De la misma manera que me molestan los ganadores de felicidad en público, vestidos de incierto glamour de una noche, me sobran las tristezas, odios, cabreos y decepciones de los que creen que un premio les hace mejores de lo que son. Me agota el necesario disimulo, el aplauso falso y la general ignorancia de la tropa de asistentes. Ni han visto, ni les importa, la mayoría de las películas que se premian o ignoran. Es una de esas noches en que casi todo es de mentira. Y la mentira puede ser estéticamente hermosa y necesaria o previsible, tierna, cargante e impostada.
Yo, más allá de los aciertos y las gracias de Buenafuente, de las alegrías por ver premiar a quines se lo merecen, o del placer de ver las derrotas de algunos que tantos meritos habían demostrado para el olvido o el castigo, veo a la tribu del cine gustándose en su vanidad más desenfocada.
No soy gremial, soy académico, miembro de esa familia- son mis semejantes, no diría que mis hermanos pero casi mis primos- y me sentí muy contento con que la ganadora fuera un película como "Pá negre". Es verdad que me hubieran gustado algunos premios más para Icíar Bollaín y habría cambiado el destino de otros, pero nunca me siento cómodo con la puesta en escena. No tiene que ver con la realización, el escenario, el guión o el presentador, sino con los extras, con esa fauna variada que tiene una entrada para unas horas de ¿¿¿glamour??? a la española, autonomías históricas incluidas.

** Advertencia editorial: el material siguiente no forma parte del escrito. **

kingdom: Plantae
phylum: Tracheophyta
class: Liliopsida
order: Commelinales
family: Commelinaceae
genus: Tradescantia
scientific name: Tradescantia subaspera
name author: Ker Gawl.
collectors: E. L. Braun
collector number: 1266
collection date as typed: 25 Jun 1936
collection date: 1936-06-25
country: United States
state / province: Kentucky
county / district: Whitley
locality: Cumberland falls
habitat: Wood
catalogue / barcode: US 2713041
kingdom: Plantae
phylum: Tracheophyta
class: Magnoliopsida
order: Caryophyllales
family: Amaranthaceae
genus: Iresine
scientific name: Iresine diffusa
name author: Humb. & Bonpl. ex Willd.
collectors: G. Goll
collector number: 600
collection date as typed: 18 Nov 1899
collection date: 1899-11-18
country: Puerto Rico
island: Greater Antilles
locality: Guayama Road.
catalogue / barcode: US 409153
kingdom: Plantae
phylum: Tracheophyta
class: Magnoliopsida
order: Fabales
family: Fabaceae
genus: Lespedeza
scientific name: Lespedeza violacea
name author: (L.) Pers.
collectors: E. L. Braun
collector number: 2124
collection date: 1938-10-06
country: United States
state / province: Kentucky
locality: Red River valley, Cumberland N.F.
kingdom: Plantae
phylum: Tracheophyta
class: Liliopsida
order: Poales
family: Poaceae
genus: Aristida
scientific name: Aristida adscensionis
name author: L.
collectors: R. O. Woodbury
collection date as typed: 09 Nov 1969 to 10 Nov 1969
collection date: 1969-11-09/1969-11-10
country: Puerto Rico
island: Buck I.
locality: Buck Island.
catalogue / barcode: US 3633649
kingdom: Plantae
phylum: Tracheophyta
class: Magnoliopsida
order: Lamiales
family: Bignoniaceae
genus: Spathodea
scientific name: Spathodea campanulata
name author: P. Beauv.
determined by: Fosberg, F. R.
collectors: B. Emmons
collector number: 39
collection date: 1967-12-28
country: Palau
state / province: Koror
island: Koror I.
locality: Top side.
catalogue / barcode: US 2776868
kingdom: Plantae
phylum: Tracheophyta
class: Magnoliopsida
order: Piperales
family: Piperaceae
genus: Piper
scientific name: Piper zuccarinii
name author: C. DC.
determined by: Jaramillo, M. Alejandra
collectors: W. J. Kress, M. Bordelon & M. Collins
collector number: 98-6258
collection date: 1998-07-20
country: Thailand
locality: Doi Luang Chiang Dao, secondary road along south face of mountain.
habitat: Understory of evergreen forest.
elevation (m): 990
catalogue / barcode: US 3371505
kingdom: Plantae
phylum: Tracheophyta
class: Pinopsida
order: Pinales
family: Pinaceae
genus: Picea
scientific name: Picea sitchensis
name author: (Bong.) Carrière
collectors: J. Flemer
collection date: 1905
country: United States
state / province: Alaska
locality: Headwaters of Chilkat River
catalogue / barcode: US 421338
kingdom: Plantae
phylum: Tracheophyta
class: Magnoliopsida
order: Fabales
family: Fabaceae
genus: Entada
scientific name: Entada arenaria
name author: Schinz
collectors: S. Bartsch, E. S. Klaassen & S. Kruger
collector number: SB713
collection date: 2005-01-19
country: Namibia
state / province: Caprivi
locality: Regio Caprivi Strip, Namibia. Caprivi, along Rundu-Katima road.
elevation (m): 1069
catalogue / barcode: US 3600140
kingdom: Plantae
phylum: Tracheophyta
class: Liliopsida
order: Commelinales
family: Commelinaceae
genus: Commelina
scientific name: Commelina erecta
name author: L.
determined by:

La gala de los Goya es para la televisión. Desde mi butaca pude ver a los anónimos amigos de Alex de la Iglesia en la calle y gritando libertades bajo la lluvia- nada que ver con los que daban la cara en la plaza de El Cairo- dando la máscara. Todo el año es carnaval decía el mejor de los nuestros, de los periodistas, que a unos pasos de esa plaza se pegó un tiro cansado de nosotros, de su amor y un poco de sí mismo. Mariano José de Larra, muerto por su mano antes de cumplir los treinta años, fue sin embargo uno de los autores mejor pagados de su tiempo. Nadie le burló su trabajo. Ningún enmascarado le gritó por querer cobrar de su obra. Fue un dandi ilustrado. Un culto cabreado con tantas tonterías de un pueblo dado al grito, al cabreo y a darnos lecciones desde los púlpitos, mientras con otra mano están llevándose los réditos del cepillo. Hace años que vivimos en este lugar de Internet, no necesitamos que nadie nos de la bronca descubriendo que es el presente. Ni que el Mediterráneo está dónde se bañan Berlusconi y los del caso Gurtel. Hay cosas que hasta los periodistas que no somos presidentes de nada, e incluso los documentalistas que vamos por libre, lo sabemos sin que "señor, sí, señor" nos lo tenga que recordar desde un teatro irreal en una noche de baja comedia.
Pues eso, que soy un antiguo y me voy a una sala de cine a ver la de los Cohen.